Since I had a traveling job, we can see a good number of plots all over the country. There were some places I had visited that I do not see 

- There were many more places I had visited in North East of India that were not recorded

- Also, I was not able plot any of US travel data. My plots were limited to Asia and Europe.



### Where all did I travel in my home city and what was the accuracy of my GPS locations? 

```{r}

Mumbai <- get_map(location = 'Mumbai', zoom = 10)

options(stringsAsFactors = T)
ggmap(Mumbai) + 
  stat_summary_2d(geom = "tile", bins = 100, data = loc, aes(x = lon, y = lat, z = accuracy), alpha = 0.3) + 
  scale_fill_gradient(low = "blue", high = "red", guide = guide_legend(title = "Accuracy")) +
  labs(
    x = "Longitude", 
    y = "Latitude", 
    title = "Location history data points around Mumbai")

```

***

The plots covered in the city of Mumbai is pretty good

- Since I lived 15 miles from the city of Bombay, a lot of road traveling in, out and within the city of Mumbai from Navi Mumbai can be seen

- Color scale shows accuracy (low: red, high: purple)

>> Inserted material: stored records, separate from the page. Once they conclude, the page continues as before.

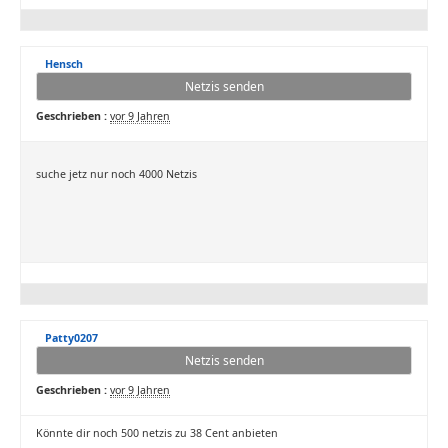
Hensch
Netzis senden
Geschrieben :
vor 9 Jahren
suche jetz nur noch 4000 Netzis
Patty0207
Netzis senden
Geschrieben :
vor 9 Jahren
Könnte dir noch 500 netzis zu 38 Cent anbieten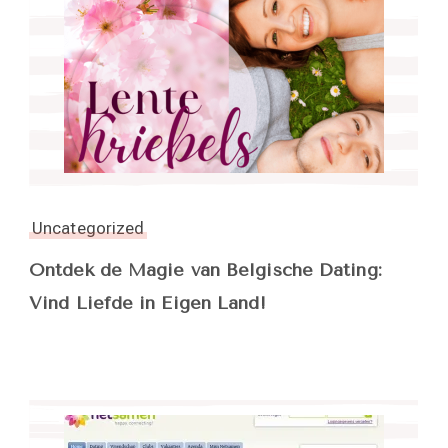
Uncategorized
Ontdek de Magie van Belgische Dating:
Vind Liefde in Eigen Land!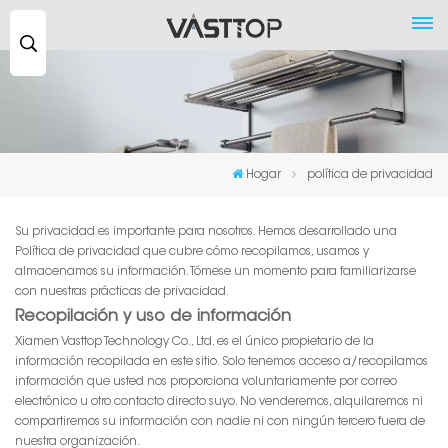
Buscar
...
Hogar
política de privacidad
Su privacidad es importante para nosotros. Hemos desarrollado una
Política de privacidad que cubre cómo recopilamos, usamos y
almacenamos su información. Tómese un momento para familiarizarse
con nuestras prácticas de privacidad.
Recopilación y uso de información
Xiamen Vasttop Technology Co., Ltd. es el único propietario de la
información recopilada en este sitio. Solo tenemos acceso a/recopilamos
información que usted nos proporciona voluntariamente por correo
electrónico u otro contacto directo suyo. No venderemos, alquilaremos ni
compartiremos su información con nadie ni con ningún tercero fuera de
nuestra organización.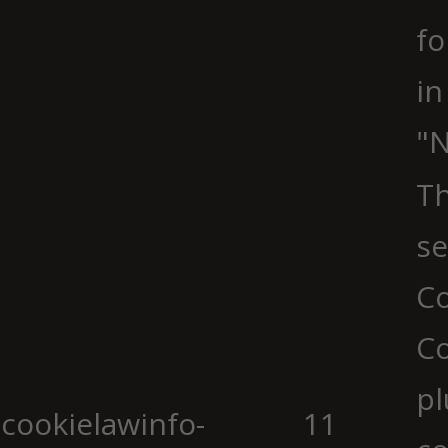
fo
in
"N
Th
se
Co
C
pl
cookielawinfo-
11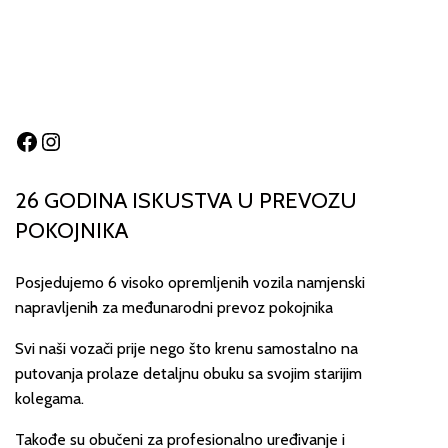
Facebook
Instagram
26 GODINA ISKUSTVA U PREVOZU
POKOJNIKA
Posjedujemo 6 visoko opremljenih vozila namjenski
napravljenih za međunarodni prevoz pokojnika
Svi naši vozači prije nego što krenu samostalno na
putovanja prolaze detaljnu obuku sa svojim starijim
kolegama.
Takođe su obučeni za profesionalno uređivanje i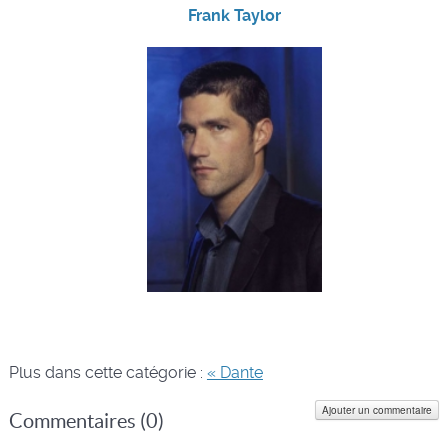
Frank Taylor
Plus dans cette catégorie :
« Dante
Ajouter un commentaire
Commentaires (
0
)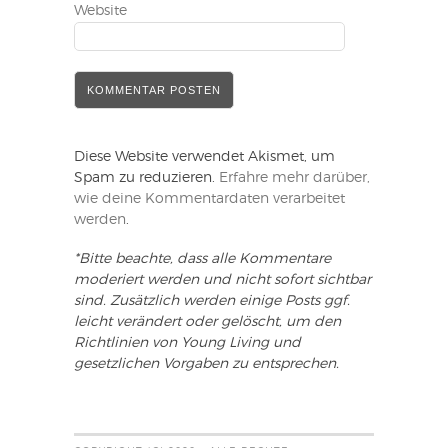
Website
Diese Website verwendet Akismet, um
Spam zu reduzieren.
Erfahre mehr darüber,
wie deine Kommentardaten verarbeitet
werden
.
*Bitte beachte, dass alle Kommentare
moderiert werden und nicht sofort sichtbar
sind. Zusätzlich werden einige Posts ggf.
leicht verändert oder gelöscht, um den
Richtlinien von Young Living und
gesetzlichen Vorgaben zu entsprechen.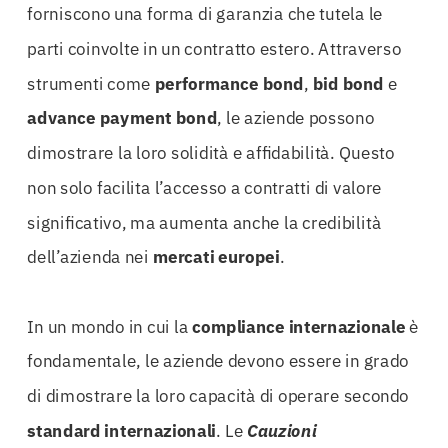
forniscono una forma di garanzia che tutela le
parti coinvolte in un contratto estero. Attraverso
strumenti come
performance bond
,
bid bond
e
advance payment bond
, le aziende possono
dimostrare la loro solidità e affidabilità. Questo
non solo facilita l’accesso a contratti di valore
significativo, ma aumenta anche la credibilità
dell’azienda nei
mercati europei
.
In un mondo in cui la
compliance internazionale
è
fondamentale, le aziende devono essere in grado
di dimostrare la loro capacità di operare secondo
standard internazionali
. Le
Cauzioni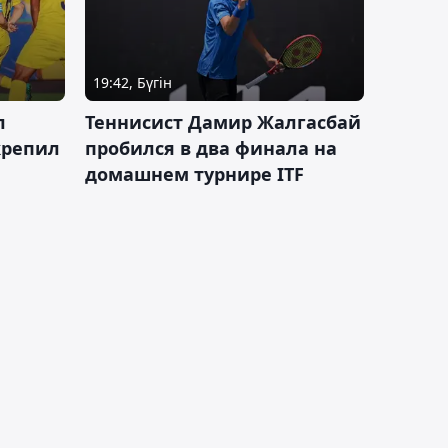
19:42, Бүгін
л
Теннисист Дамир Жалгасбай
крепил
пробился в два финала на
домашнем турнире ITF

### How many Kilometers have I traveled from 2012 to 2015?

```{r}

loc3 <- with(loc, subset(loc, loc$time > as.POSIXct('2009-01-01 0:00:01')))
loc3 <- with(loc, subset(loc3, loc$time < as.POSIXct('2015-12-22 23:59:59')))

# Shifting vectors for latitude and longitude to include end position
shift.vec <- function(vec, shift){
  if (length(vec) <= abs(shift)){
    rep(NA ,length(vec))
  } else {
    if (shift >= 0) {
      c(rep(NA, shift), vec[1:(length(vec) - shift)]) }
    else {
      c(vec[(abs(shift) + 1):length(vec)], rep(NA, abs(shift)))
    }
  }
}

loc3$lat.p1 <- shift.vec(loc3$lat, -1)
loc3$lon.p1 <- shift.vec(loc3$lon, -1)

# Calculating distances between points (in metres) with the function pointDistance from the 'raster' package.

loc3$dist.to.prev <- apply(loc3, 1, FUN = function(row) {
  pointDistance(c(as.numeric(as.character(row["lat.p1"])),
                  as.numeric(as.character(row["lon.p1"]))),
                c(as.numeric(as.character(row["lat"])), as.numeric(as.character(row["lon"]))),
                lonlat = T)
})
# distance in km


distance_p_month <- aggregate(loc3$dist.to.prev, by = list(month_year = as.factor(loc3$month_year)), FUN = sum)
distance_p_month$x <- distance_p_month$x*0.001
ggplot(distance_p_month[-1, ], aes(x = month_year, y = x,  fill = month_year)) + 
  geom_bar(stat = "identity")  + 
  guides(fill = FALSE) +
  my_theme() +
  labs(
    x = "",
    y = "Distance in kilometers",
    title = "Distance traveled per month from 2012 to 2015"
  )


```

*** 
My work travel was really busy from 2014 to 2015. I was traveling 4 days a week all over the country 

- There was a peak in the month of Jan 2014 when I traveled 12000 kms

- I wish I could track if my product sales increased with my extensive travel for presentations. The company could probably measure if money spent was worth it. 

- Conclusion
Based on visualization, the following conclusions can be drawn

1. My monthly travel varied a lot based on work travel, hence we can see the quartiles are not equal in the number of data points collected monthly.

2. Overall GPS accuracy was pretty good

3. There was a lot of missing data with regards to places I had traveled.

4. On an average my monthly travel (when I traveled) for work was > 4000 kms.